In a previous post I discussed block randomized designs.
Duflo et al (2008) describe this in more detail:
"Since the covariates to be used must be chosen in advance in order to avoid specification searching and data mining, they can be used to stratify (or block) the sample in order to improve the precision of estimates. This technique (¯rst proposed by Fisher (1926)) involves dividing the sample into groups sharing the same or similar values of certain observable characteristics. The randomization ensures that treatment and control groups will be similar in expectation. But stratification is used to ensure that along important observable dimensions this is also true in practice in the sample....blocking is more efficient than controlling ex post for these variables, since it ensures an equal proportion of treated and untreated unit within each block and therefore minimizes variance."
They also elaborate on blocking when you are interested in subgroup analysis:
"Apart from reducing variance, an important reason to adopt a stratified design is when the researchers are interested in the effect of the program on specific subgroups. If one is interested in the effect of the program on a sub-group, the experiment must have enough power for this subgroup (each sub-group constitutes in some sense a distinct experiment). Stratification according to those subgroups then ensure that the ratio between treatment and control units is determined by the experimenter in each sub-group, and can therefore be chosen optimally. It is also an assurance for the reader that the sub-group analysis was planned in advance."
Dijkman et al (2009) discuss subgroup analysis in blocked or stratified designs in more detail:
"When stratification of randomization is based on subgroup variables, it is more likely that treatment assignments within subgroups are balanced, making each subgroup a small trial. Because randomization makes it likely for the subgroups to be similar in all aspects except treatment, valid inferences about treatment efficacy within subgroups are likely to be drawn. In post hoc subgroup analyses, the subgroups are often incomparable because no stratified randomization is performed. Additionally, stratified randomization is desirable since it forces researchers to define subgroups before the start of the study."
Both of these accounts seem very much consistent with each other in terms of thinking about randomization within subgroups creating a mini trial where causal inferences can be drawn. But I think the key thing to consider is they are referring to comparisons made WITHIN sub groups and not necessarily BETWEEN subgroups.
Gerber and Green discuss this in one of their chapters on analysis of block randomized experiments :
"Regardless of whether one controls for blocks using weighted regression or regression with indicators for blocks, they key principle is to compare treatment and control subjects within blocks, not between blocks."
When we start to compare treatment and control units BETWEEN blocks or subgroups we are essentially interpreting covariates and this cannot be done with a causal interpretation. Green and Gerber discuss an example related to differences in the performance of Hindu vs. Muslim schools.
"it could just be that religion is a marker for a host of unmeasured attributes that are correlated with educational outcomes. The set of covariates included in an experimental analysis need not be a complete list of factors that affect outcomes: the fact that some factors are left out or poorly measured is not a source of bias when the aim is to measure the average treatment effect of the random intervention. Omitted variables and mismeasurement, however, can lead to sever bias if the aim is to draw causal inferences about the effects of covariates. Causal interpretation of the covariates encounters all of the threats to inference associated with analysis of observational data."
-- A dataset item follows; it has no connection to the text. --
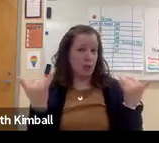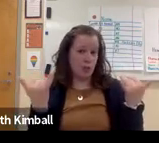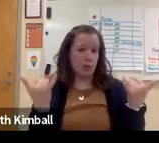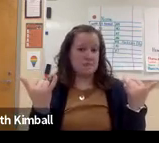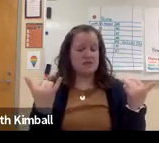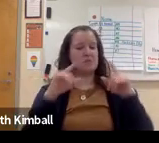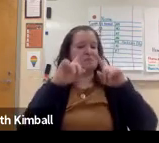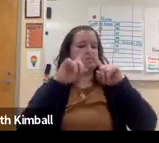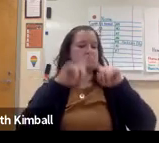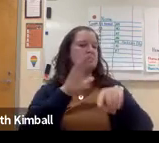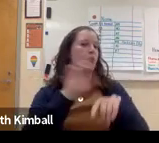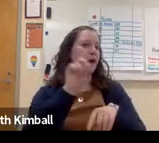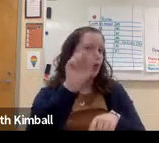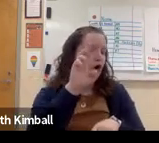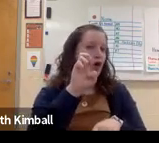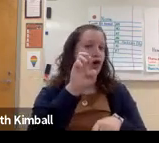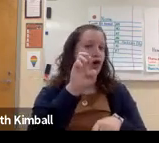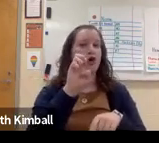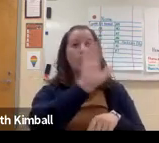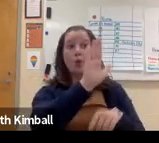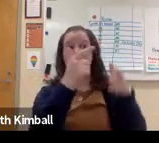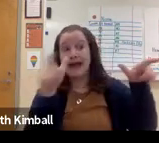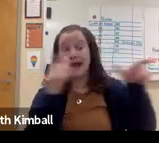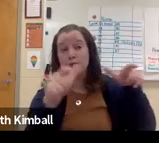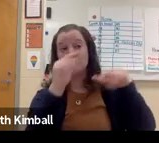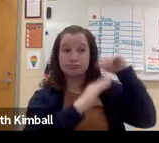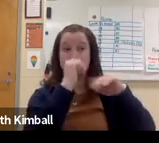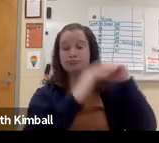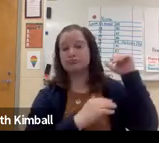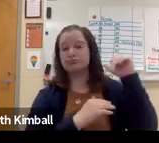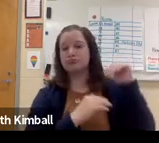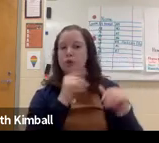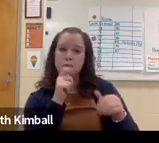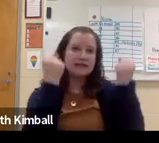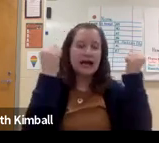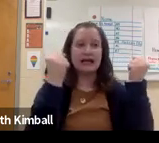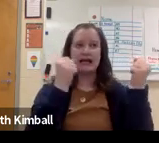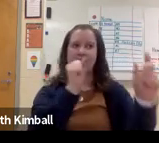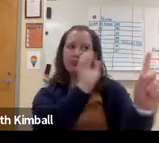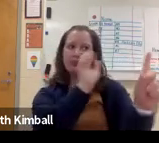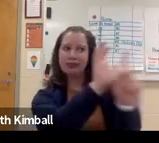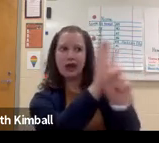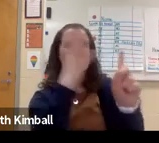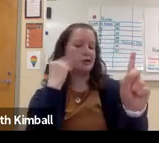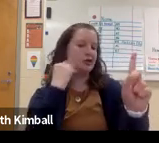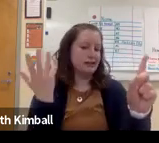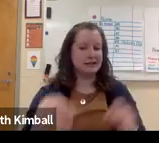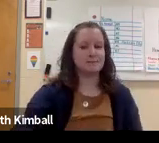And so that's what's really happening across the board now in ASL, where the language is still evolving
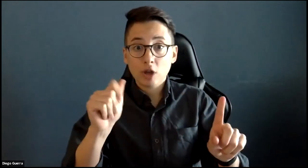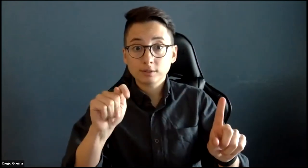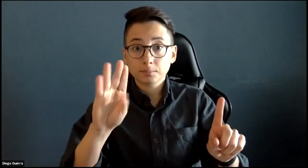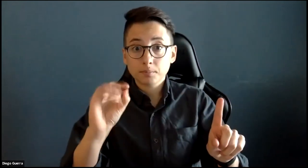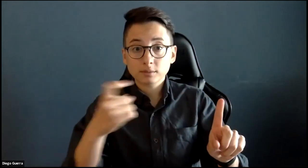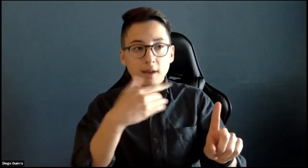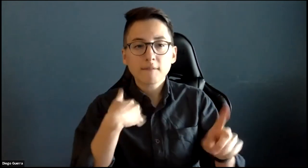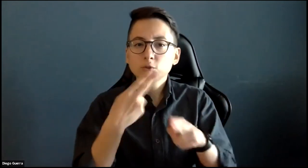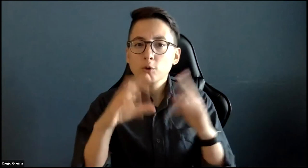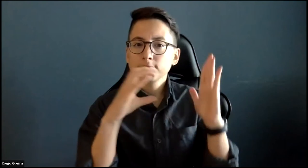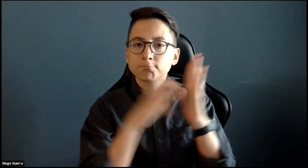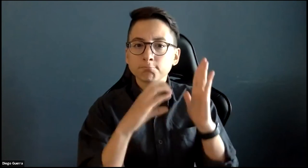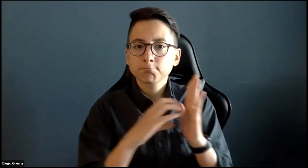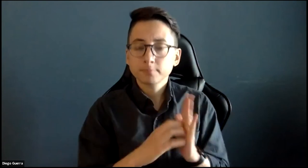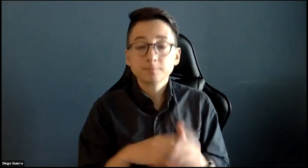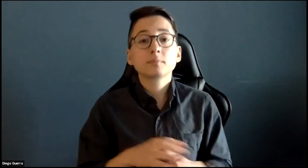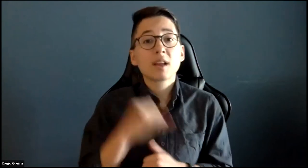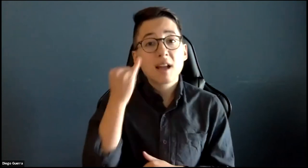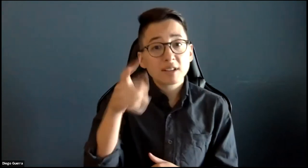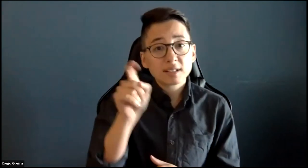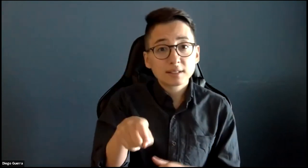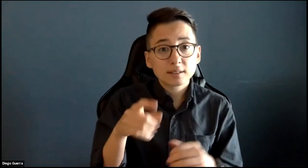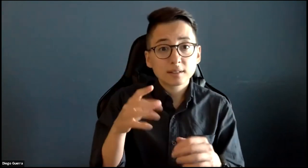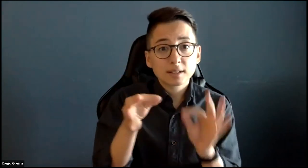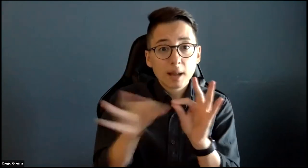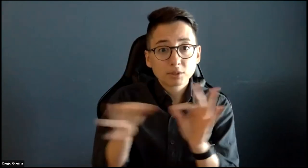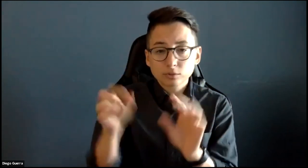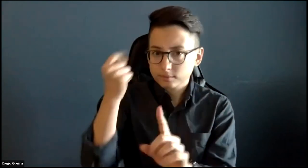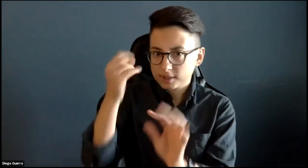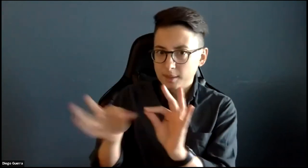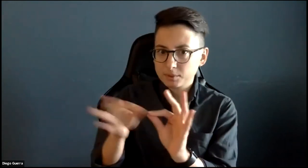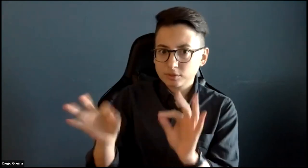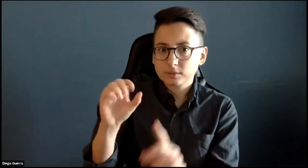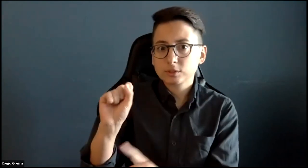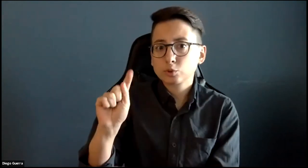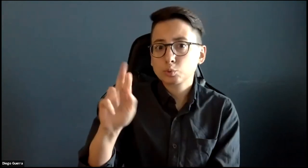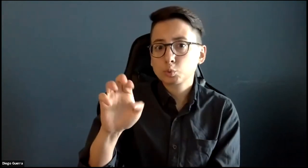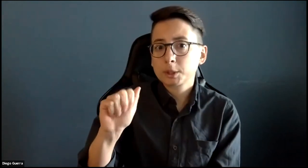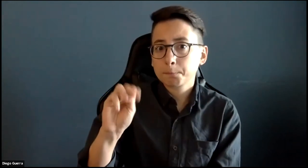please take a look there in the chat box and there's a short paragraph as to what we're all about.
In other words, these kinds of comparisons face the the same challenges related to interpreting control variables in a regression in an observational setting (see Keele, 2020).
But why doesn't randomization within religion allow us to make causal statements about these comparisons? Let's think about a different example. Suppose we wanted to measure treatment effects for some kind of educational intervention and we were interested in subgroup differences in the outcome between public and private high schools. We could randomly assign treatments and controls within the public school population and do the same within the private school population. We know overall treatment effects would be unbiased because the school type would be perfectly balanced (instead of balanced just on average in a completely random design) and we would expect all other important confounders to be balanced between treatments and controls on average.
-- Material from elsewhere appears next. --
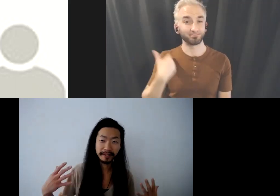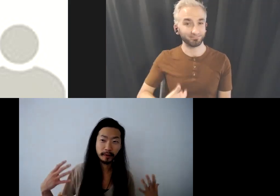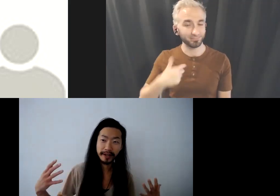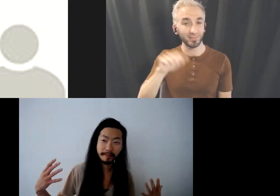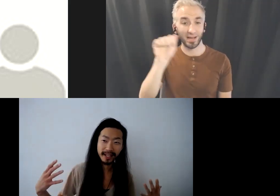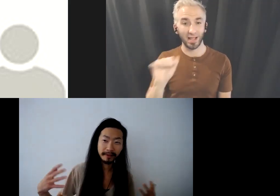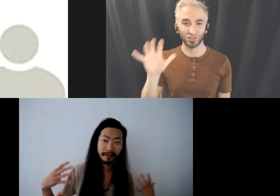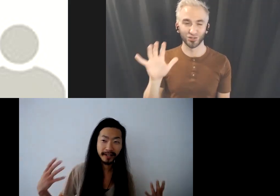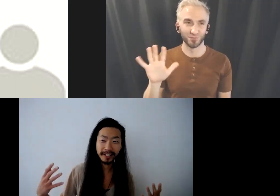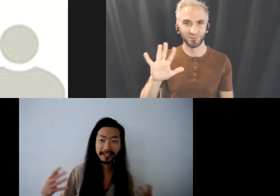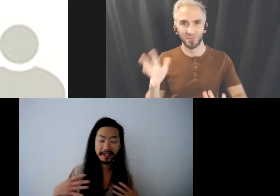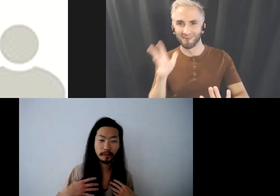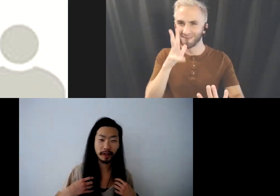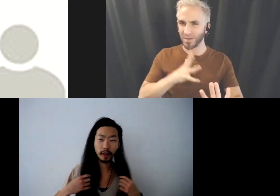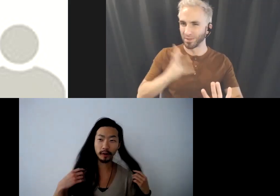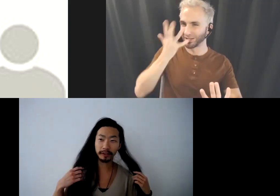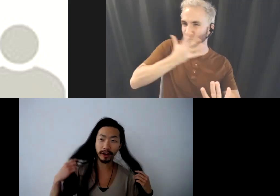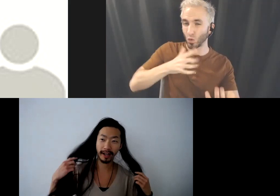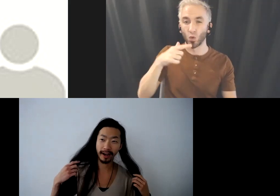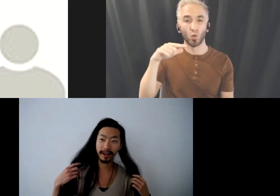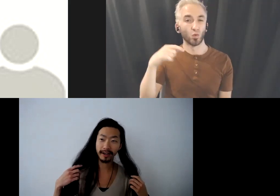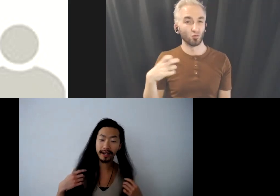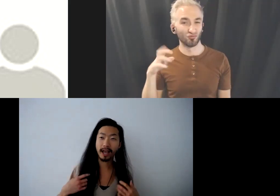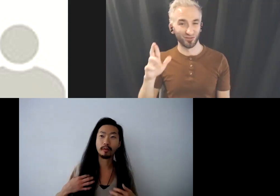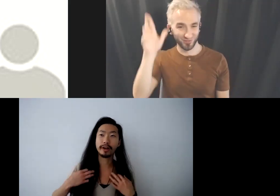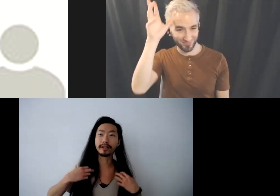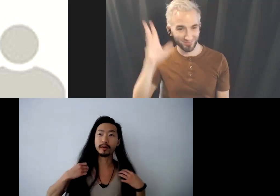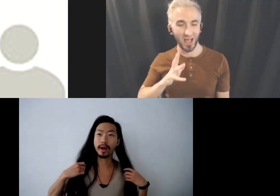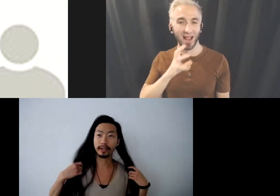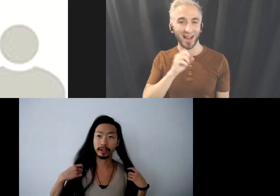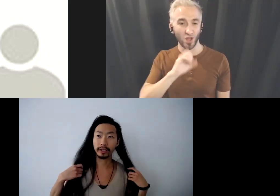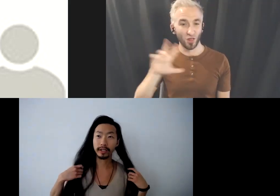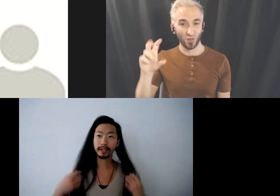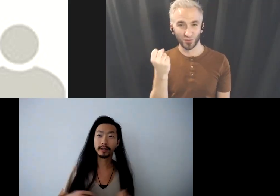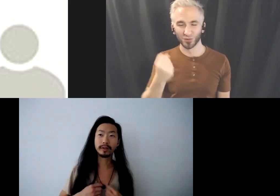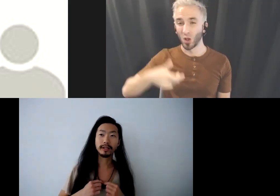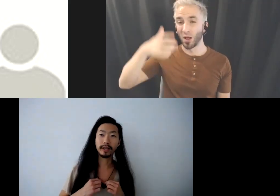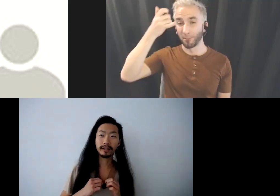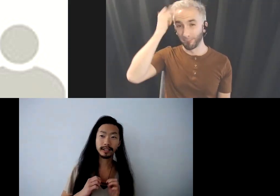queer man in my 30s, with long dark hair. I'm wearing a white t-shirt with a necklace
We also know that within the group of private schools the treatment and controls should at least on average be balanced for certain confounders (median household income, teacher's education/training/experience, and perhaps an unobservable confounder related to student motivation).
We could say the same thing about comparisons WITHIN the subgroup of public schools. But there is no reason to believe that the treated students in private schools would be comparable to the treated students in public schools because there is no reason to expect that important confounders would be balanced when making the comparisons.
Assume we are looking at differences in first semester college GPA. Maybe within the private subgroup we find that treated treated students on average have a first semester college GPA that is .25 points higher the comparable control group. But within the public school subgroup, this differences was only .10. We can say that there is a difference in outcomes of .15 points between groups but can we say this is causal? Is the difference really related to school type or is school type really a proxy for income, teacher quality, or motivation? If we increased motivation or income in the public schools would that make up the difference? We might do better if our design originally stratified on all of these important confounders like income and teacher education. Then we could compare students in both public and private schools with similar family incomes and teachers of similar credentials. But...there is no reason to believe that student motivation would be balanced. We can't block or stratify on an unobservable confounder. Again, as Gerber and Green state, we find ourselves in a world that borders between experimental and non-experimental methods. Simply, the subgroups defined by any particular covariate that itself is not or cannot be randomly assigned may have different potential outcomes. What we can say from these results is that school type predicts the outcome but does not necessarily cause it.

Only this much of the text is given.